The most important habit with projections is to test multiple cases. A base case should reflect reasonable expectations. An upside case can reflect strong execution and favorable market conditions. A downside case can stress the model for slower growth, margin pressure, or both. The goal is not to predict perfectly but to understand sensitivity: which assumptions matter most and how quickly outcomes diverge when those assumptions change.

Common EBITDA Pitfalls to Avoid

  • Mixing definitions: Ensure your EBITDA is calculated consistently across periods and across companies.
  • Double-counting add-backs: Do not add back depreciation if it was never subtracted in your expense inputs.
  • Ignoring reinvestment: High EBITDA does not guarantee strong cash flow if capex or working capital needs are large.
  • Overusing “one-time” adjustments: Repeating “one-time” add-backs can create a misleading EBITDA trend.
  • Comparing across unrelated industries: Margin and multiples are far more meaningful within the same sector.

When EBITDA Is Most Useful

EBITDA is most useful when you need a comparable, standardized operating metric across different financing and tax structures. It is widely used in valuation discussions, bank covenants, and performance monitoring. It can also help compare operational efficiency across business units where different depreciation policies might otherwise distort EBIT comparisons.

Used correctly, EBITDA can improve decision-making by keeping the focus on operating performance. Used incorrectly, it can hide the real economic costs of capital intensity and working capital. The best approach is to compute EBITDA accurately, interpret it alongside margin and cash flow, and use it as one lens rather than the entire picture.

FAQ

EBITDA Calculator – Frequently Asked Questions

Answers to common questions about EBITDA calculations, margins, EV/EBITDA, and how to interpret results.

EBITDA stands for Earnings Before Interest, Taxes, Depreciation, and Amortization. It is a profitability metric that approximates operating performance by removing financing, tax structure, and non-cash D&A charges.

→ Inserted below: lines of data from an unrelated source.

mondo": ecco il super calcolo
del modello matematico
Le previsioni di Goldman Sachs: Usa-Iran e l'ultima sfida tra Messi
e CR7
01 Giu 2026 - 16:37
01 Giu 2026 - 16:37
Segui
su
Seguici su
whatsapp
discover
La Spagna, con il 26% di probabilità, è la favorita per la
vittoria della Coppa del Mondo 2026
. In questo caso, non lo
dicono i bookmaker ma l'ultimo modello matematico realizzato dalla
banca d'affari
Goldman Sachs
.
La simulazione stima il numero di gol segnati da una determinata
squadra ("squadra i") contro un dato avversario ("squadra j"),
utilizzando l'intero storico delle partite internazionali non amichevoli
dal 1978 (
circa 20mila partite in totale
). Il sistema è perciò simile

A common approach is EBITDA = Net Income + Interest + Taxes + Depreciation + Amortization. This is a practical reconstruction when you do not have a full operating statement breakdown.

A common approach is EBITDA = Revenue − COGS − Operating Expenses (excluding D&A) + Depreciation + Amortization. This keeps the focus on operations while adding back non-cash D&A.

EBITDA margin measures EBITDA as a percentage of revenue: EBITDA Margin = EBITDA ÷ Revenue. It helps compare operating profitability across companies of different sizes.

EV/EBITDA is a valuation multiple: Enterprise Value divided by EBITDA. It is commonly used to compare business valuation across peers because enterprise value accounts for debt and cash while EBITDA approximates operating earnings.

No. EBITDA excludes interest, taxes, depreciation, and amortization, so it is not the same as net profit. It can be useful for comparisons, but it does not represent cash flow and does not include reinvestment needs.

EBITDA helps compare operating performance across companies with different capital structures, tax environments, and depreciation policies. It is also widely used in lending covenants and valuation multiples.

EBITDA ignores working capital needs, capital expenditures, taxes, and financing costs. Two businesses with the same EBITDA can have very different cash flow realities depending on reinvestment and collection cycles.

Yes. If operating costs exceed revenue, EBITDA will be negative, which indicates the core operations are not currently generating operating earnings before D&A and other items.

Estimates are for education and planning. EBITDA is not cash flow and may not reflect capital expenditure or working-capital needs. Always interpret results alongside full financial statements.